Pendant la crise, de nombreux employeurs, gouvernements et syndicats ont reconnu que la négociation collective était un outil efficace pour s'adapter à la conjoncture économique et maintenir l'activité.

Des accords nationaux et sectoriels ont offert un cadre au sein duquel les entreprises peuvent confectionner leur propre réponse, réduisant ainsi les coûts tout en évitant les licenciements et en protégeant les revenus.

Des exemples nous sont donnés par des pays européens comme l'Autriche, l'Allemagne et la Belgique, et ailleurs comme en Afrique du Sud, au Brésil et en Argentine.

Loin de tirer les entreprises vers le bas et de réduire la productivité, il apparaît clairement que les conventions collectives réduisent réellement les inégalités salariales et peuvent concourir à la productivité et la compétitivité.

Quand les modifications de l'organisation du travail sont négociées avec les travailleurs et leurs représentants, on parvient souvent à améliorer les performances de l'entreprise..

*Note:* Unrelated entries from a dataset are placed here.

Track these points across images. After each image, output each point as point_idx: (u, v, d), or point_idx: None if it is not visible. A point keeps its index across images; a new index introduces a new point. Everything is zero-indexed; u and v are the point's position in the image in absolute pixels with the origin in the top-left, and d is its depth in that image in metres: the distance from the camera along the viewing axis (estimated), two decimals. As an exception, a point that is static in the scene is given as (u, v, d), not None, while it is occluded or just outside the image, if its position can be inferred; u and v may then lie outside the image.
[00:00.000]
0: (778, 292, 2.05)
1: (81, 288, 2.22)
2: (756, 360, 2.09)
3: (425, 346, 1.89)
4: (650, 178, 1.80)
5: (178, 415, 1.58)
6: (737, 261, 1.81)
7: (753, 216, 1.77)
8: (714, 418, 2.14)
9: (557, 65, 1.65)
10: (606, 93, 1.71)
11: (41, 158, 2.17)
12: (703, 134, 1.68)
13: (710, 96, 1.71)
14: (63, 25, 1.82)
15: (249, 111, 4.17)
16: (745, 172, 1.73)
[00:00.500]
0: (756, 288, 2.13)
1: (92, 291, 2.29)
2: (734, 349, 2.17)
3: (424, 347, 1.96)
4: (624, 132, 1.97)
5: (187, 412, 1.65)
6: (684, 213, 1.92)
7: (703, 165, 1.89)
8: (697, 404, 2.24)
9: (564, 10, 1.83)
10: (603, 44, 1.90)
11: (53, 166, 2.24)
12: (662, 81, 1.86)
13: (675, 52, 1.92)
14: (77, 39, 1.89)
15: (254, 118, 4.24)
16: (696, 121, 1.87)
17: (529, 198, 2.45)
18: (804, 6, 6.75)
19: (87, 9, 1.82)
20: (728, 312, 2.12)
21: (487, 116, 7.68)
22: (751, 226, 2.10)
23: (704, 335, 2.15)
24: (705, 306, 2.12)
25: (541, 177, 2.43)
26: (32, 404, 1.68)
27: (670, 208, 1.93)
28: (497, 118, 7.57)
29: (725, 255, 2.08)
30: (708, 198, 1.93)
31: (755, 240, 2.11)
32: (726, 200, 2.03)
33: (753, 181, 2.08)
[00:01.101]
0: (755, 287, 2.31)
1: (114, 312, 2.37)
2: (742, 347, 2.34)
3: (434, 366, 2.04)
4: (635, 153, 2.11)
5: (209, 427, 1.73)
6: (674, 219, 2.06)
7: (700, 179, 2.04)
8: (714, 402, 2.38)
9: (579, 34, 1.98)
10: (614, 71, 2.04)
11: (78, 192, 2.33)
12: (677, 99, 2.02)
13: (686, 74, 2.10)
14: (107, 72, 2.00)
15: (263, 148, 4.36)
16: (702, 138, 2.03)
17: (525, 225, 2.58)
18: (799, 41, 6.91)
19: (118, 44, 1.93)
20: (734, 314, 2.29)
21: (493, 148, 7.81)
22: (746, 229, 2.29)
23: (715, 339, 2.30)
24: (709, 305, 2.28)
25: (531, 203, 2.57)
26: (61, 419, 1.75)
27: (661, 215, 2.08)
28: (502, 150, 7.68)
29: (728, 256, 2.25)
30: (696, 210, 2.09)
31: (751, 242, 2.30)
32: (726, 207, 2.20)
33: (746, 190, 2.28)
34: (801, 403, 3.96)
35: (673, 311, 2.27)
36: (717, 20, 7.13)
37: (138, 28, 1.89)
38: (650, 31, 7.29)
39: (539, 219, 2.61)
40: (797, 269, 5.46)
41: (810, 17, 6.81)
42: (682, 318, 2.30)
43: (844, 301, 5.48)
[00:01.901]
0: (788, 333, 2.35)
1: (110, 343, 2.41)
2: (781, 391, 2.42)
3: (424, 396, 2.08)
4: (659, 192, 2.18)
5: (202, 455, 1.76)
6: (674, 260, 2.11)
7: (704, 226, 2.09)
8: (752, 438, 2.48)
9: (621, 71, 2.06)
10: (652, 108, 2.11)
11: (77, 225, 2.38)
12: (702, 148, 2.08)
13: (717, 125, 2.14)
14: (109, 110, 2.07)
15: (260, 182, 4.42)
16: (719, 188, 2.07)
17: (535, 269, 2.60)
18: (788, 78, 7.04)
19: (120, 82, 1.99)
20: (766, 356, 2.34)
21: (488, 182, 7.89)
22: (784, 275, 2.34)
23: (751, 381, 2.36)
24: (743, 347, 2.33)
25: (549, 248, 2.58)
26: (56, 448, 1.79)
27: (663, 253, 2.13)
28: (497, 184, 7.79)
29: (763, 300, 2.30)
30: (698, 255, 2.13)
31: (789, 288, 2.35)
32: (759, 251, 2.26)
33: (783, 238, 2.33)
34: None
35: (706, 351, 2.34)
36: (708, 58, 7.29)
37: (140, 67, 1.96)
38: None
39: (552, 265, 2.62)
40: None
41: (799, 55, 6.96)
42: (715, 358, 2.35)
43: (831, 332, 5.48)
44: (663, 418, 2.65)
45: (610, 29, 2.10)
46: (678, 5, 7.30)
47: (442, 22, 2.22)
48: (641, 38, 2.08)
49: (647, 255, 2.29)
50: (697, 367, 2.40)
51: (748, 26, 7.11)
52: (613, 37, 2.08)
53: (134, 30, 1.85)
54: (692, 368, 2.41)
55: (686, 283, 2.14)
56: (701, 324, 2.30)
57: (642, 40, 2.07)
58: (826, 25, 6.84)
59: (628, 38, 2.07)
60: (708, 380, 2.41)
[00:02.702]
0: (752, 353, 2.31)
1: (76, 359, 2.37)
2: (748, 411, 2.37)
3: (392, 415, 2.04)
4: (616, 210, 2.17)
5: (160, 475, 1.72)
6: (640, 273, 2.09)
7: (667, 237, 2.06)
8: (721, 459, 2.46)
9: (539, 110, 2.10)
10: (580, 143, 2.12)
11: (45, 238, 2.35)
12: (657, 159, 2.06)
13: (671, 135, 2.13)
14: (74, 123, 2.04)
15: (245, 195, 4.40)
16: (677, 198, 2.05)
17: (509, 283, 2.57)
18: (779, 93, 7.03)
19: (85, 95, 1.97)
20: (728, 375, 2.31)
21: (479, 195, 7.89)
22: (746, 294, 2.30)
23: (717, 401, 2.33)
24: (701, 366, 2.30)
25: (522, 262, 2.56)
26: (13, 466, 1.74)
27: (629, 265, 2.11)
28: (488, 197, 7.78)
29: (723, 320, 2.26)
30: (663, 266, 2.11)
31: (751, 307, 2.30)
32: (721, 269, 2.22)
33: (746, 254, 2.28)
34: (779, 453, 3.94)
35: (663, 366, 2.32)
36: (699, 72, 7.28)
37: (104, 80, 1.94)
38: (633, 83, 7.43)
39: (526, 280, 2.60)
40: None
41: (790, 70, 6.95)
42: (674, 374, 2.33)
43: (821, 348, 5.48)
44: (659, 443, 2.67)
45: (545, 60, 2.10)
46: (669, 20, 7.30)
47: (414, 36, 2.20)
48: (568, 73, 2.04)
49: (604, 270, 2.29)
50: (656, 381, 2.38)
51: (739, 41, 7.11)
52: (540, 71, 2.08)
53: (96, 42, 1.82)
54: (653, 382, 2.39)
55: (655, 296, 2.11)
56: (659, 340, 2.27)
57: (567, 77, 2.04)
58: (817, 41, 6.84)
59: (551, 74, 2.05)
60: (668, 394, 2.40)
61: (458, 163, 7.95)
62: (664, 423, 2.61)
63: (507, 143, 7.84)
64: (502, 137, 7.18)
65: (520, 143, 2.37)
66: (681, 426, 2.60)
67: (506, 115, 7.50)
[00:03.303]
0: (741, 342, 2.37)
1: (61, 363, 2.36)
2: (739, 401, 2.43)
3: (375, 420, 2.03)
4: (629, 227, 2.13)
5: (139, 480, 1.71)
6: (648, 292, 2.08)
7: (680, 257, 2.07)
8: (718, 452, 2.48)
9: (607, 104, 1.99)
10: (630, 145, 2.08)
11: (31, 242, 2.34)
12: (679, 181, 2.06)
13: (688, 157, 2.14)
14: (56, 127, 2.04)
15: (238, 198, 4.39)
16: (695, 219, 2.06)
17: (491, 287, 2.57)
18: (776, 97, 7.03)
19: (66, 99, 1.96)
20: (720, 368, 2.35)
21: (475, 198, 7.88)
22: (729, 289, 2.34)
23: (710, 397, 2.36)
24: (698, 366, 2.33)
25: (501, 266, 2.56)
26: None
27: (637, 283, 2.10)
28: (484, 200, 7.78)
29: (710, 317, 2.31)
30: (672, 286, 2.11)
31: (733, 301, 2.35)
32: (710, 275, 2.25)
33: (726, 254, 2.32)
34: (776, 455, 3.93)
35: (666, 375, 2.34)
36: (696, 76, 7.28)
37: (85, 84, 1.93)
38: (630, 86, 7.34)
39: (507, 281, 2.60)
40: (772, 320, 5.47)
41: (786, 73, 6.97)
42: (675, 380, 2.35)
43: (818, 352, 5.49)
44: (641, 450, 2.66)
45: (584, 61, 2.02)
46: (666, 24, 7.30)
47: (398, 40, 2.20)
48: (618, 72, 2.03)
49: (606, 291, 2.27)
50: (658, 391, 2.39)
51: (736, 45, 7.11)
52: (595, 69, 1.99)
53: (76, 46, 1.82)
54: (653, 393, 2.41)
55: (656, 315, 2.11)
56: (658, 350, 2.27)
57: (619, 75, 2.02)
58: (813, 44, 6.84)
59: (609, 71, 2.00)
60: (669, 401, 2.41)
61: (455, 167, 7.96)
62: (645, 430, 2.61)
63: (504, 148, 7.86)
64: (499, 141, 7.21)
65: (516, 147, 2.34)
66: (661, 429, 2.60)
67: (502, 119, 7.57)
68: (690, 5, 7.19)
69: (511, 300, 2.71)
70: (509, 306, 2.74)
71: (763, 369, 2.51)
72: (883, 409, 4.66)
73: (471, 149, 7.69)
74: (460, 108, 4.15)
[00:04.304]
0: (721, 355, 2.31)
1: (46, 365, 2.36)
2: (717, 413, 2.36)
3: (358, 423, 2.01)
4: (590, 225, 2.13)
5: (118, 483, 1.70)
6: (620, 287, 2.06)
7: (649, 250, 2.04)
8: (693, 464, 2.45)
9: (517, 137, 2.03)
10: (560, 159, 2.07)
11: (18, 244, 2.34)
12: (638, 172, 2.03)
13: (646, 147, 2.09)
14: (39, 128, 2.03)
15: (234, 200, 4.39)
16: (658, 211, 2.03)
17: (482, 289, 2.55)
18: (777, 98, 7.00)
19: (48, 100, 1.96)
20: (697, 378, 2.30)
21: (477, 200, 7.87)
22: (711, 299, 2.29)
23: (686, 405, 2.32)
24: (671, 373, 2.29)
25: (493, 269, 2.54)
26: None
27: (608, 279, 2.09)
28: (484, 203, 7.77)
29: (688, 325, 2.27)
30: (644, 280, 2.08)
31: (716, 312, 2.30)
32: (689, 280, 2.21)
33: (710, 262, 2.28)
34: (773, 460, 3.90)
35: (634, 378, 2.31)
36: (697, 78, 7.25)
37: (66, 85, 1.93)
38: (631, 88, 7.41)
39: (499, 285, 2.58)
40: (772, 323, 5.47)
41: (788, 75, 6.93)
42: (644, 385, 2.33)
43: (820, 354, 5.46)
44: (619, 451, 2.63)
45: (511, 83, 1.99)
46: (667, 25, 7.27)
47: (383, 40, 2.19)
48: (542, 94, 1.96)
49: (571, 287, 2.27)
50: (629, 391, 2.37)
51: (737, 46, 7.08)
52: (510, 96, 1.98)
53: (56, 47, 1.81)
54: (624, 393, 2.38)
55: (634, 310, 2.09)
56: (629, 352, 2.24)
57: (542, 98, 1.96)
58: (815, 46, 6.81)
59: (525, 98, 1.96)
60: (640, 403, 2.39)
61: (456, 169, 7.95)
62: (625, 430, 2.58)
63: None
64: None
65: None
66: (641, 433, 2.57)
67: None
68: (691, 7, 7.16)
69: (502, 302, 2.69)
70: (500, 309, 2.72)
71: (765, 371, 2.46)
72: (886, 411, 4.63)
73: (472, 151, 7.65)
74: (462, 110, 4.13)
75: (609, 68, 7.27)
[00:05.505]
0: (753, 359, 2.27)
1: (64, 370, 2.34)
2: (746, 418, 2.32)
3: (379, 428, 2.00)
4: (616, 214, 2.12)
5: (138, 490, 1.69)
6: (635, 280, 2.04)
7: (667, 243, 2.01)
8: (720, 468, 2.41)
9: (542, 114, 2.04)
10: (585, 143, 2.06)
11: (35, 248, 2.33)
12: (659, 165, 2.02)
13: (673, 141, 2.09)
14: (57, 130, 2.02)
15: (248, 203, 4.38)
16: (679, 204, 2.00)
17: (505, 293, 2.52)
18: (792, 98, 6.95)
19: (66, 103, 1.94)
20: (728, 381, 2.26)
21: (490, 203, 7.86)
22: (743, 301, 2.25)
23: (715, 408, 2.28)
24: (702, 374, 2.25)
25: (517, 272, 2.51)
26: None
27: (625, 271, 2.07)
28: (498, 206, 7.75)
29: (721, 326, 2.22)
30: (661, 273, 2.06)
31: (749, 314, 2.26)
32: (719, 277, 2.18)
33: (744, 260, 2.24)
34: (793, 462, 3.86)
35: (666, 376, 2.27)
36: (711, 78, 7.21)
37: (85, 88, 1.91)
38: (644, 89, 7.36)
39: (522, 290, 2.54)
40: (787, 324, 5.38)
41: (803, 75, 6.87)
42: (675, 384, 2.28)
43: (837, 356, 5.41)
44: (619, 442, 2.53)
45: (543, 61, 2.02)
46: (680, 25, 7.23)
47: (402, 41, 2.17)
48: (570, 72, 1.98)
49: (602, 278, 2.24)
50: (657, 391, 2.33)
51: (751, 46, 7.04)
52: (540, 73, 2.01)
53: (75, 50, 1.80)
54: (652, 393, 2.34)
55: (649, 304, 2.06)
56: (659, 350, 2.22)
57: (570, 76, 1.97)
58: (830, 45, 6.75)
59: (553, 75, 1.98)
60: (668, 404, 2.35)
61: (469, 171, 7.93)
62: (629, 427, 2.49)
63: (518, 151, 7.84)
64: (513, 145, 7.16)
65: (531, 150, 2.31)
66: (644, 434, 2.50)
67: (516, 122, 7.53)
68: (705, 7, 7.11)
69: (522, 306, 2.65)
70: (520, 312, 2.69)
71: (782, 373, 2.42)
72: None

Alors que les salaires et le temps de travail demeurent les principaux enjeux de la négociation collective, le processus est de plus en plus utilisé pour résoudre les questions spécifiquement liées à la crise économique mondiale. On établit un lien entre rémunération et productivité, on négocie des accords sur la flexibilité du temps de travail pour trouver un équilibre entre vie professionnelle et responsabilités familiales.

Pour faire face aux changements technologiques et à l'insécurité de l'emploi qui augmente, la formation et l'apprentissage tout au long de la vie figurent désormais à l'ordre du jour de la négociation collective. Cela a particulièrement bien marché en Europe: les pays dotés de partenaires sociaux forts et d'un appui institutionnel solide à la négociation collective ont réussi, mieux que d'autres, à instaurer un cadre pour la formation professionnelle continue qui bénéficie aux entreprises et aux travailleurs en période d'incertitude économique chronique.